С Пласидом я снова столкнулся много лет спустя; он так и шел по жизни с отрешенным видом. Я чуть было не попросил у него прощения, однако, когда он мне между делом сообщил, что работает на Бирже и преуспевает, решил, что при таком раскладе запоздалое раскаяние в давних грехах совершенно ни к чему. Несмотря на все это, больше всего меня удивляет, что иногда я думаю о том, каким был Пласид в детском саду, и мне все еще жаль бедняжечку. Скорее всего, потому, что у несчастного ребенка не было ни малейшей возможности отстоять свою недоказуемую невиновность. А может быть – если копнуть поглубже, – потому, что сердце у меня, в сущности, доброе.

Ясно одно: после того, что произошло в детском саду, я перешел невидимый рубеж и начал задерживаться все дольше и дольше там, где мне предстояло остаться навсегда: по ту сторону.
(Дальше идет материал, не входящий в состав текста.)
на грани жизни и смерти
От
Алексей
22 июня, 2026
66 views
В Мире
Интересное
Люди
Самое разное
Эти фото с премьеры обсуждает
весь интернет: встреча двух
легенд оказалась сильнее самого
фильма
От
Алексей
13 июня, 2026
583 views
И, принимая во внимание обстоятельства, в которых я нахожусь в настоящее время, есть нечто ироническое в моих разглагольствованиях о жизни вне привычных границ…

А жизнь, как вы можете себе представить, продолжалась: в шесть или семь лет я опустошил материнский кошелек. Когда она выразила свое неудовольствие и показала нам, что в кошельке ничего нет, ей даже не понадобилось слов, одно леденящее душу материнское молчание, действующее лучше всякого обвинения с предъявлением вещественных доказательств. Помолчав, она сказала: «Что это значит, а, дети?» Успев уже к тому времени успешно провести над матерью целый ряд сложнейших предварительных экспериментов, я взволнованно и в то же время всепрощающе покосился на сестренку. Опасаться мне было нечего, поскольку в порыве профессиональной дотошности я не только опустошил материнский кошелек, но и подложил сестре в рюкзачок, в котором она носила завтрак, пару монет, чтобы подумали на нее, как мне ни жаль было, что безнаказанность достается мне такой ценой. Не поймите меня неправильно, про цену я упомянул в том смысле, что мне жалко было двух монет; участь сестры, насколько я помню, была мне совершенно безразлична. В то время, несмотря на то что своего доброго сердца я еще не утратил, я уже зачерствел душой. Сестру наказали: она, бедняжка, так и не поняла, за что на нее градом сыплются пощечины. Тогда я понял, что две монеты были символом пошлин, которую иногда приходится платить за то, чтобы остаться безнаказанным. И что их нужно использовать без сомнений: списывать со счетов как издержки и больше об этом не задумываться. Тогда я еще не полностью осознал, что закладываю основы своей профессиональной карьеры.

Удостоверившись в том, что не чувствую ни угрызений совести, ни какого бы то ни было раскаяния, я окончательно решил, кем хочу стать. Хотя я и не стремился к этому, мне было на роду написано причинять людям зло: не обязательно физически их калечить, но наносить им какой-либо вред, мысленно не содрогаясь. Это легко сказать, но непросто уметь прожить. Важным шагом на пути к душевному зачерствению явилось дело Горошинки. Тогда мне было лет пятнадцать.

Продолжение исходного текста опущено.